╭─ Records for the task
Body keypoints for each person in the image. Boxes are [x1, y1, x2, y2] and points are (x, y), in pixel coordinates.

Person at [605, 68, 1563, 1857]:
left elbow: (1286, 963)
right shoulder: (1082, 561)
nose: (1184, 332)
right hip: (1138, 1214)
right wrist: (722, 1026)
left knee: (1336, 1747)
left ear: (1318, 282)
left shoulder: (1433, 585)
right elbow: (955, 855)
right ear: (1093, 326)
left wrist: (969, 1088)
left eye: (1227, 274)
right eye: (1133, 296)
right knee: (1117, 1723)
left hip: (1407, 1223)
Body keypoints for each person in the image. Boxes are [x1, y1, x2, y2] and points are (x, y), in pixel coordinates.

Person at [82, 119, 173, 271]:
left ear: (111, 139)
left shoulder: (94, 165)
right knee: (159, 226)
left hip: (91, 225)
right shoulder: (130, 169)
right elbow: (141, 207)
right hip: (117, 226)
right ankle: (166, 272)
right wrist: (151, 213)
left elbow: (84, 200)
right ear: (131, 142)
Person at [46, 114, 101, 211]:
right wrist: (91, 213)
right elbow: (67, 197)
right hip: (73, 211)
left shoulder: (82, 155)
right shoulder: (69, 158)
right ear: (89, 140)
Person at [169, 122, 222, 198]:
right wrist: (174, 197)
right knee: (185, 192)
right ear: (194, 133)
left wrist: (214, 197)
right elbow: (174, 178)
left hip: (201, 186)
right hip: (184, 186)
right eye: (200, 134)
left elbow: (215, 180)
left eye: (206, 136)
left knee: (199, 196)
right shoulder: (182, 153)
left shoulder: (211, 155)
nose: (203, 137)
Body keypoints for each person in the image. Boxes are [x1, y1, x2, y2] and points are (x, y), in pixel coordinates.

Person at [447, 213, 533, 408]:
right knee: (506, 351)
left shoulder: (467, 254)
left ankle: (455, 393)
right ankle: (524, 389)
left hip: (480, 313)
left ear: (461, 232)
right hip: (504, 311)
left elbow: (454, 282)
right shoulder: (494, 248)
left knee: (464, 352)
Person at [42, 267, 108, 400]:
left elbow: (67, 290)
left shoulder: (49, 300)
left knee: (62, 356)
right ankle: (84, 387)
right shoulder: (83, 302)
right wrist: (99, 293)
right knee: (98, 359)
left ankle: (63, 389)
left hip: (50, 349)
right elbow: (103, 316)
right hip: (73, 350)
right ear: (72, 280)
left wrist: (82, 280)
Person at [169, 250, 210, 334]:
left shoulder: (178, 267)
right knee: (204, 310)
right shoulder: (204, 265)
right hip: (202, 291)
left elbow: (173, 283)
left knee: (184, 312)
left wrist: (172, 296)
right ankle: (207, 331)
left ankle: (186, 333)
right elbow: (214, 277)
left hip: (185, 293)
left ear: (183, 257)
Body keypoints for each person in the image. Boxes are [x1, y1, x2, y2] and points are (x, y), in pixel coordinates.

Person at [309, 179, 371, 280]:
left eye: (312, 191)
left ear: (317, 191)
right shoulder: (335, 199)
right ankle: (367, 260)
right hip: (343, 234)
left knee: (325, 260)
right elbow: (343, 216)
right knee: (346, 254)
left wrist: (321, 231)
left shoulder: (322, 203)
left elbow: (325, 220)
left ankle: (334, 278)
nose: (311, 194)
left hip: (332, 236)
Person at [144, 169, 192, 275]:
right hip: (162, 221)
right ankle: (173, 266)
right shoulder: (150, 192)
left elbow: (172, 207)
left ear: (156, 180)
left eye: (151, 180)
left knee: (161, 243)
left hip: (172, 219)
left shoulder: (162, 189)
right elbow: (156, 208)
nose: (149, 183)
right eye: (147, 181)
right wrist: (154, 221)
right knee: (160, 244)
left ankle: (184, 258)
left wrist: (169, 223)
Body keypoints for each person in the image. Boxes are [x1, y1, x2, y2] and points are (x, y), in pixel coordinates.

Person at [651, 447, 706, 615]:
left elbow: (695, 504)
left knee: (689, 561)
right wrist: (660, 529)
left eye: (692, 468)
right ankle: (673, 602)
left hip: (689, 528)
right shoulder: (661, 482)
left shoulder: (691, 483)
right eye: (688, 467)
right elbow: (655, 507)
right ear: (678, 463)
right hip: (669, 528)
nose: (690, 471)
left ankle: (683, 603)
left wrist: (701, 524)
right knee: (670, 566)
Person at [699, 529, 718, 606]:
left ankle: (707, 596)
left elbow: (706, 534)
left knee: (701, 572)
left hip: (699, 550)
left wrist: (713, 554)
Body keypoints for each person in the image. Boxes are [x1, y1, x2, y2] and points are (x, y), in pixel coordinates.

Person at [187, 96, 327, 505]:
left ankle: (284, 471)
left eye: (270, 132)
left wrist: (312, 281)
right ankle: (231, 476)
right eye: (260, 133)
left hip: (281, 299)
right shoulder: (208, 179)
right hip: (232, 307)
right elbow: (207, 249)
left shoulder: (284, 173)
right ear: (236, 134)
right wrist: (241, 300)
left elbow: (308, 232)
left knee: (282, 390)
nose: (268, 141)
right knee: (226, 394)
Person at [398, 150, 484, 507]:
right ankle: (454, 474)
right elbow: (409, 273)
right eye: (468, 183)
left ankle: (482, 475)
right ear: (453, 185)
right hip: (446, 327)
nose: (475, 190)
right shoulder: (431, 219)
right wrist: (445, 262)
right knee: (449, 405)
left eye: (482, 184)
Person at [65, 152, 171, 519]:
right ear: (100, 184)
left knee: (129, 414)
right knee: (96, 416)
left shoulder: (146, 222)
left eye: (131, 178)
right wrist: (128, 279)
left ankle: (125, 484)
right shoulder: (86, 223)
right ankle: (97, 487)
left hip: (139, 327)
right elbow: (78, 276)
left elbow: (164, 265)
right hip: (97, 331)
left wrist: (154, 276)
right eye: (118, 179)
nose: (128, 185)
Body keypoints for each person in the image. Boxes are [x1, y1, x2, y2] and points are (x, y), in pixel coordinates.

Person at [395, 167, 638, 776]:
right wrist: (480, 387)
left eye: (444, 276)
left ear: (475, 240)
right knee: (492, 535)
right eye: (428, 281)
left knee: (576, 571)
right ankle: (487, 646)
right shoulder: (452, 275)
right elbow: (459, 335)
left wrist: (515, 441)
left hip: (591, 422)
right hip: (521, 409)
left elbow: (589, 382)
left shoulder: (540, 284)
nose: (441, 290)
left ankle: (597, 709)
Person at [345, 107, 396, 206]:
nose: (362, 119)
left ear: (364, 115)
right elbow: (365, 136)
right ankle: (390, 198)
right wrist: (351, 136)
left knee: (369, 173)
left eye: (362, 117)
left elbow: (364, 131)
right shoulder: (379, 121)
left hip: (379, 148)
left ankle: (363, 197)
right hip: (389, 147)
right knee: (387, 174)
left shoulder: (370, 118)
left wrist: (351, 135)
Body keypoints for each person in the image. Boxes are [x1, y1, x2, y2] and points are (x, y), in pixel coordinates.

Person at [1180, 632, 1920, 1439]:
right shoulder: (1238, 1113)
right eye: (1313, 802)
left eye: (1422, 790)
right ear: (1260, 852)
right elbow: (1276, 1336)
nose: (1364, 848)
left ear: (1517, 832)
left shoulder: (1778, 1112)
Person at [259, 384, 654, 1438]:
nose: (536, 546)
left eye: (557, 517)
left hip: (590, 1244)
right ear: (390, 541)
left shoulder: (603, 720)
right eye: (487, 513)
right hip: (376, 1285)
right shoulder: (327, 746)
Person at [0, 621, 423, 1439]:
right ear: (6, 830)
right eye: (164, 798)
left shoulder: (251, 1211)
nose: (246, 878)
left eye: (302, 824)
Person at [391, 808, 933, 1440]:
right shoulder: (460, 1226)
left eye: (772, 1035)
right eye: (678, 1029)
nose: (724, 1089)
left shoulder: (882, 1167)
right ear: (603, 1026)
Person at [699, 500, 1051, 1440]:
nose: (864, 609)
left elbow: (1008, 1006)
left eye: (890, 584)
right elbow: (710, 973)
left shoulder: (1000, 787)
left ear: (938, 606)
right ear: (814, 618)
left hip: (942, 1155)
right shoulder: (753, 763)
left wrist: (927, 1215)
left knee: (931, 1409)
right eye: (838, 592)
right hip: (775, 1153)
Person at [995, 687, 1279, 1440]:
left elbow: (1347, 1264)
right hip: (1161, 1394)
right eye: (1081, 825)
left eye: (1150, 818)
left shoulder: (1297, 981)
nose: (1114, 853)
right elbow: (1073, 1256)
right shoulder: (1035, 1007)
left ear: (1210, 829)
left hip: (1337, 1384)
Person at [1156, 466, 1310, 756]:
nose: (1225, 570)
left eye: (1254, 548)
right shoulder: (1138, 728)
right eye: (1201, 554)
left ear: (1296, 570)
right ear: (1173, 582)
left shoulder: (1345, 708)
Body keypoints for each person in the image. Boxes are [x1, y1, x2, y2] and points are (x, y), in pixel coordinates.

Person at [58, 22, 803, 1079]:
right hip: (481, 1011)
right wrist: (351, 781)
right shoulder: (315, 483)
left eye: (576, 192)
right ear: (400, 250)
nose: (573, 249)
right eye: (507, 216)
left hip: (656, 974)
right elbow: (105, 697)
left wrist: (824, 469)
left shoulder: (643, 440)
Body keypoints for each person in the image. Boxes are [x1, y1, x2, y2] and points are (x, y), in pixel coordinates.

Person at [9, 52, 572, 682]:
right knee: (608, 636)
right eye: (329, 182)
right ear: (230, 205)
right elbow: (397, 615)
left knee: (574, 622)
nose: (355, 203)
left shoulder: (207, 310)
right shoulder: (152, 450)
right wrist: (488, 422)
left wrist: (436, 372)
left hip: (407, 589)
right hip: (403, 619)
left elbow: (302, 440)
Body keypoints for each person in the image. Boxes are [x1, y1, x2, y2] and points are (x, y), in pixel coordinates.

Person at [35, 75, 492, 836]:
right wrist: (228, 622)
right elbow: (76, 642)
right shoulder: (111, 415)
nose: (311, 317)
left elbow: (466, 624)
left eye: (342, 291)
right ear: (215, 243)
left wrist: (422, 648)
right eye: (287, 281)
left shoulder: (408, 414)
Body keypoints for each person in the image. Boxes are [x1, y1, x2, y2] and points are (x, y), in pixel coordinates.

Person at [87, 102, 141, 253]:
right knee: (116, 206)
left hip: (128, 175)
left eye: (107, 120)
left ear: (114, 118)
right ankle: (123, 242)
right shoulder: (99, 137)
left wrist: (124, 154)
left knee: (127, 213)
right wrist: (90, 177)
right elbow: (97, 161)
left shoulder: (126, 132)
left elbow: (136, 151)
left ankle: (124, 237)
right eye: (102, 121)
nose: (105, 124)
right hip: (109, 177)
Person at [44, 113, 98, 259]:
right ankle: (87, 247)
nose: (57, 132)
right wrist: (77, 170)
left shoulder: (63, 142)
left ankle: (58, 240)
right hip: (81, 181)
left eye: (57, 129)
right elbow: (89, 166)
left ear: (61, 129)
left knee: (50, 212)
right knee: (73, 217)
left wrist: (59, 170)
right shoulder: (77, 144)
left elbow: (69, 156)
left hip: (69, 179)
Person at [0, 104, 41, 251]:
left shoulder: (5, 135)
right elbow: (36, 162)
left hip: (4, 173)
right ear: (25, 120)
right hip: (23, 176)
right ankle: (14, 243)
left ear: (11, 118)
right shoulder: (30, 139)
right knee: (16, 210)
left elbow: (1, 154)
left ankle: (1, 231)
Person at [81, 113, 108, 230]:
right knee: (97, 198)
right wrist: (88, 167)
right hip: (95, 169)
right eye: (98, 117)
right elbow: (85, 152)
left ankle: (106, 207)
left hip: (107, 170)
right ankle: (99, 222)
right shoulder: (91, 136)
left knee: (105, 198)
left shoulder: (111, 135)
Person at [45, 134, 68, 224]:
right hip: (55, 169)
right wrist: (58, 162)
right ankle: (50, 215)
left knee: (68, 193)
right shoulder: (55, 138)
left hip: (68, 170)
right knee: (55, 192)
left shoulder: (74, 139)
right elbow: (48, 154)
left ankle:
╰─
Exercise >>
In the entries above, one line contains "left hip: (4, 173)" and another contains "right knee: (97, 198)". Reproduce exactly those two lines and the lines between them, nothing else.

Output for this exercise >>
left hip: (4, 173)
right ear: (25, 120)
right hip: (23, 176)
right ankle: (14, 243)
left ear: (11, 118)
right shoulder: (30, 139)
right knee: (16, 210)
left elbow: (1, 154)
left ankle: (1, 231)
Person at [81, 113, 108, 230]:
right knee: (97, 198)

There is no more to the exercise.